Orders and recommendations
Orders
- Within 4 weeks of the date of this report:
- A senior officer of the landlord must apologise to the resident for the impact of its failures, having regard to the Ombudsman’s apologies guidance.
- The landlord must pay the resident compensation of £150, broken down as follows:
- £100 for its handling of repairs to the gas fire.
- £50 for its complaint handling.
- Within 6 weeks of the date of this report, the complaint handlers involved in this case should undertake complaint handling learning from our Centre for Learning ( https://www.housing-ombudsman.org.uk/centre-for-learning/key-topics/complaint-handling/)

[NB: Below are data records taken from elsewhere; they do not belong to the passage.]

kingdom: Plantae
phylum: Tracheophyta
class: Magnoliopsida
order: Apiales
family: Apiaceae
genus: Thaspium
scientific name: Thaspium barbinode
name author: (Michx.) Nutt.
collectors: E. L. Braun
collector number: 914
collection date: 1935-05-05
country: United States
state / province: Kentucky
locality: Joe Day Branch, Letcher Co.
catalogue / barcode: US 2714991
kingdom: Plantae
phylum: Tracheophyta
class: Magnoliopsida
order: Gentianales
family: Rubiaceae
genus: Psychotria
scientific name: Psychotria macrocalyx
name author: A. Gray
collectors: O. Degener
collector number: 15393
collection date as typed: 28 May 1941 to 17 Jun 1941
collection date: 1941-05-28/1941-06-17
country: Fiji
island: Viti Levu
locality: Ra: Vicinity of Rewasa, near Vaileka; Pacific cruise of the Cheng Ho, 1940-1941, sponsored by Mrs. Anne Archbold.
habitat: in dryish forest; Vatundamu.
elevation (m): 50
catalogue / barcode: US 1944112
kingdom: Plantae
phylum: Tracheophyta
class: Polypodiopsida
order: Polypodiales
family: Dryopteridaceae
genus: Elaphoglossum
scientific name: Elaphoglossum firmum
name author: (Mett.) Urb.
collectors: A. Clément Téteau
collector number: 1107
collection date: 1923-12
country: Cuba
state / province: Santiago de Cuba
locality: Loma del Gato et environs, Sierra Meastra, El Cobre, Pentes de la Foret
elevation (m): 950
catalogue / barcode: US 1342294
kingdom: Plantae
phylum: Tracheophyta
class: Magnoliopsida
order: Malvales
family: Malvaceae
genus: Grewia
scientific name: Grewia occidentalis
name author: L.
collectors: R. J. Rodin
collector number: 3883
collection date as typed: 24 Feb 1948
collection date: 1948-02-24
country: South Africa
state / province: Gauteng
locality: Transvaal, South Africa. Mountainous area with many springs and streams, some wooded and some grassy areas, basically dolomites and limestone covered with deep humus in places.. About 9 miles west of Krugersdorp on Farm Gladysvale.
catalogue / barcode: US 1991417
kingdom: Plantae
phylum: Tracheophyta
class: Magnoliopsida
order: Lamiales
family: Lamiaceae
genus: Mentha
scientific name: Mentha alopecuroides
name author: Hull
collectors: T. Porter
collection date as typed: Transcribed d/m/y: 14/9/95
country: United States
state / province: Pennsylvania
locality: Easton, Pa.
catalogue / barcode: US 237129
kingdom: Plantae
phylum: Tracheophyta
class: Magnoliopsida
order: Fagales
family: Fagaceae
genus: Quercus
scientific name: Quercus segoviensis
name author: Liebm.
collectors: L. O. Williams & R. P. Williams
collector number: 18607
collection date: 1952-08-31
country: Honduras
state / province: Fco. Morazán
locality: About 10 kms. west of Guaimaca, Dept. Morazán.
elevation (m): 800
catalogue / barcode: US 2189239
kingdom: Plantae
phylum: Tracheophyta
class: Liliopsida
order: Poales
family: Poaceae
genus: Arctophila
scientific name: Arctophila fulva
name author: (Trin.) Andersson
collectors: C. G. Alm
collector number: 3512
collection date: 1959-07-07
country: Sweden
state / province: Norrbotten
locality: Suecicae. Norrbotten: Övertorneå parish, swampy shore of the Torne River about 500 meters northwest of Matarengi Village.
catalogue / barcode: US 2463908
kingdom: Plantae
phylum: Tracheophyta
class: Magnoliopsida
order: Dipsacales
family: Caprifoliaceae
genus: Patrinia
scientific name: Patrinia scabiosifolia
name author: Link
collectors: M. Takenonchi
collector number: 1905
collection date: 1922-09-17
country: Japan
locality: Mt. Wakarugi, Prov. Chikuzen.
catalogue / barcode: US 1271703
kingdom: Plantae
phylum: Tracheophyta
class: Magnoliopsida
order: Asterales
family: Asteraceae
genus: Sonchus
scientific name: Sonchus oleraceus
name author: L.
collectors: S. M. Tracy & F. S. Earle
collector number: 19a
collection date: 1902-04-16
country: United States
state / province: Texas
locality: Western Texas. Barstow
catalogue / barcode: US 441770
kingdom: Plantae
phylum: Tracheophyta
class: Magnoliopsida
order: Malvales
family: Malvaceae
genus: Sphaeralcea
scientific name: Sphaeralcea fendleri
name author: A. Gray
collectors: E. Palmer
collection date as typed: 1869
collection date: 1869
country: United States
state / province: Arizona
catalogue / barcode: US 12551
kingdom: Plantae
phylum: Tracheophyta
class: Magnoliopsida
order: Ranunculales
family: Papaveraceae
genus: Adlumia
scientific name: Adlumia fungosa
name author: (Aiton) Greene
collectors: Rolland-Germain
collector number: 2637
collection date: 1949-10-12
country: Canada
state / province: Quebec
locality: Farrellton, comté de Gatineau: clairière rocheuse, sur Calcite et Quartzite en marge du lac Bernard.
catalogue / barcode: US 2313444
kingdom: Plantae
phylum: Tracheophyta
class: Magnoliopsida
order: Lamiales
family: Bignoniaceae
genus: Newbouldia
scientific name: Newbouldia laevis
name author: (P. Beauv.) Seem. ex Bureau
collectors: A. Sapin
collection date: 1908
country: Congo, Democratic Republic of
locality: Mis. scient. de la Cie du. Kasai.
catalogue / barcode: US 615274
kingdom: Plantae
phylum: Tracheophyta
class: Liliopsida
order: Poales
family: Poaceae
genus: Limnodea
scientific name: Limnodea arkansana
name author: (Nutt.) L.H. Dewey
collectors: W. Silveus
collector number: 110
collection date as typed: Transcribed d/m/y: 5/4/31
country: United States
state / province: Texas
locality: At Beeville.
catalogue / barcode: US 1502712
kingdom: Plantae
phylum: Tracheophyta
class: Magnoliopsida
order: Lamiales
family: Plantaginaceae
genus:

- The landlord must carry out a case review to identify the causes of the failures in this case, and identify learning and service improvement points. The review should incorporate its own held records as well as taking into account this report. Specific attention should be given to how its communications and resident expectations might be better managed so as to avoid any misunderstandings. The landlord must share a written report of the review with the resident and this Service within 8 weeks of the date of this report.
Recommendations
- The landlord should engage with the resident to endeavour to reach an agreed solution in respect of the alleged damage to the gas appliance. If this is not possible the landlord should signpost the resident to make a claim to its own insurers.